---- Brano del documento

La chiamano pomposamente “legge regionale anti-smog”

Fermi tutti, è solo fumo

Mario Agostinelli

L’emergenza sul clima, e dunque sull’insostenibile escalation delle emissioni, sta gradualmente passando nel senso comune.

Il recente vertice sul clima a Parigi, con la pubblicazione dell’allarmante quarto rapporto del Comitato intergovernativo per i cambiamenti climatici (Ipcc), e il drammatico rapporto dell’economista inglese Nicholas Stern, con l’autorevolezza dei dati di fatto e dell’osservazione scientifica, chiamano a un ulteriore passaggio di consapevolezza: i costi della “crescita” sono ormai ampiamente superiori ai benefici.

In tale contesto, mentre la qualità del modello di sviluppo globalizzato è messa in questione anche da studiosi che tutto possono essere fuorché pericolosi altermondialisti, la Regione Lombardia ha sfoderato il più arrogante senso della propaganda per dotarsi della legge n. 34/2006 (pomposamente definita “anti-smog”), tutta imperniata sull’idea – declinata in vario modo – del fermo macchine. Eppure le potenzialità per scrivere una normativa capace di intervenire alla radice delle problematiche legate ai fattori inquinanti c’erano tutte. Il Gruppo di Rifondazione comunista-Sinistra europea ci aveva creduto, apportando proposte che in parte sono state anche recepite nell’articolato e hanno sostanzialmente modificato l’impianto iniziale. Si è così prefigurata l’occasione di intervenire sui fattori strutturali dell’inquinamento anziché soltanto sui palliativi a valle delle emissioni. La nostra astensione sulla legge oleva creare le condizioni per un dibattito e soluzioni vere. Ma alla fine abbiamo dovuto constatare che la Giunta dà il via soltanto a misure inconsistenti, col solito contorno di proclamazioni sonore ma di nessun effetto.

--------

### [Compito A]
Riscrivi il passo del brano sulla legge anti-smog lombarda che parte da "L’emergenza sul clima, e" e arriva fino a "superiori ai benefici.".
### [Compito B]
Prosegui il brano sulla legge anti-smog lombarda a partire dalla sua ultima frase.

---- Dati da analizzare

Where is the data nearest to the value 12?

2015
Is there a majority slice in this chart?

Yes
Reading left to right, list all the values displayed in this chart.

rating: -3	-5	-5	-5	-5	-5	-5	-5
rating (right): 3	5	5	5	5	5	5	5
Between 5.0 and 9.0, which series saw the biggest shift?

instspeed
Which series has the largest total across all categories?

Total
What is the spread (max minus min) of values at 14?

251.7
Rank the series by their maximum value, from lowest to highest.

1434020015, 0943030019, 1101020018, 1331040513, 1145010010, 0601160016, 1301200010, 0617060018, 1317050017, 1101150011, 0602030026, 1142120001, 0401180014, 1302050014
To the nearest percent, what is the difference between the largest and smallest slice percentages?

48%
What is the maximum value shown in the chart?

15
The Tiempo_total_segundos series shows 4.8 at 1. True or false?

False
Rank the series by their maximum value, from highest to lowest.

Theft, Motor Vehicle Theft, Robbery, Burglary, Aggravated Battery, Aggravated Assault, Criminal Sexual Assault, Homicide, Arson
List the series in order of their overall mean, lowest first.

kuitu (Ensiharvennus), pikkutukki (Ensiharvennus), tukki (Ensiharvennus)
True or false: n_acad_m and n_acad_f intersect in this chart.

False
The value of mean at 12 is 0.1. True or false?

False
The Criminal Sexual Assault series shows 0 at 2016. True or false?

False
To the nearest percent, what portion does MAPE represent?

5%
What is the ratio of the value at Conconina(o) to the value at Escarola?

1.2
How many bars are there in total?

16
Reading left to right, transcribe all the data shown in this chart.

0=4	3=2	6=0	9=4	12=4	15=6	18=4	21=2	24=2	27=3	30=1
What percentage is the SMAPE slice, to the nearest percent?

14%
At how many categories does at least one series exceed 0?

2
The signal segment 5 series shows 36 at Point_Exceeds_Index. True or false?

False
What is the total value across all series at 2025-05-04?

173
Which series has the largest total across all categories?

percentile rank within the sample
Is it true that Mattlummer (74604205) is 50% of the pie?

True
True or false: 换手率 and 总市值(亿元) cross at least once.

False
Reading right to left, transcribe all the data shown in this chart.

--------

### [Risposta A]
L’emergenza sul clima, e dunque sull’insostenibile escalation delle emissioni, sta gradualmente passando nel senso comune.

Il recente vertice sul clima a Parigi, con la pubblicazione dell’allarmante quarto rapporto del Comitato intergovernativo per i cambiamenti climatici (Ipcc), e il drammatico rapporto dell’economista inglese Nicholas Stern, con l’autorevolezza dei dati di fatto e dell’osservazione scientifica, chiamano a un ulteriore passaggio di consapevolezza: i costi della “crescita” sono ormai ampiamente superiori ai benefici.

### [Risposta B]
La Lombardia supera di ben il 13% i parametri fissati dal protocollo di Kyoto, ma la maggioranza si è rifiutata di prevedere le misure per il rientro. Per evitare pesanti sanzioni, si pensa di imboccare la scappatoia offerta dallo stesso protocollo, acquistando quote di emissione da altri paesi (se ve ne sono) che riducono le proprie più del previsto. In ogni caso a pagare il conto, non solo quello finanziario, saranno i cittadini. La finanziaria 2007 ha fissato alcune disposizioni a favore del risparmio energetico e degli incentivi alle fonti di energia rinnovabile. La nostra regione, per tante ragioni strutturali a tutti note, poteva e doveva inserirsi nello stesso ordine di idee. Ma di questo è pressoché impossibile discutere in Lombardia, figuriamoci se poteva occuparsene, almeno parzialmente, una legge regionale!

Le poche norme contenute nella legge 34, che sulla carta avrebbero potuto avere un segno positivo, sono inoltre rimaste – come prevedibile – lettera morta: non è stato approntato il piano di intervento annuale regionale per la riduzione del particolato, e più in generale delle emissioni nocive, e la “cabina di regia” composta dalle province e dai comuni con oltre 40.000 abitanti, strumento di una possibile partecipazione, è ben lontana dall’essere costituita.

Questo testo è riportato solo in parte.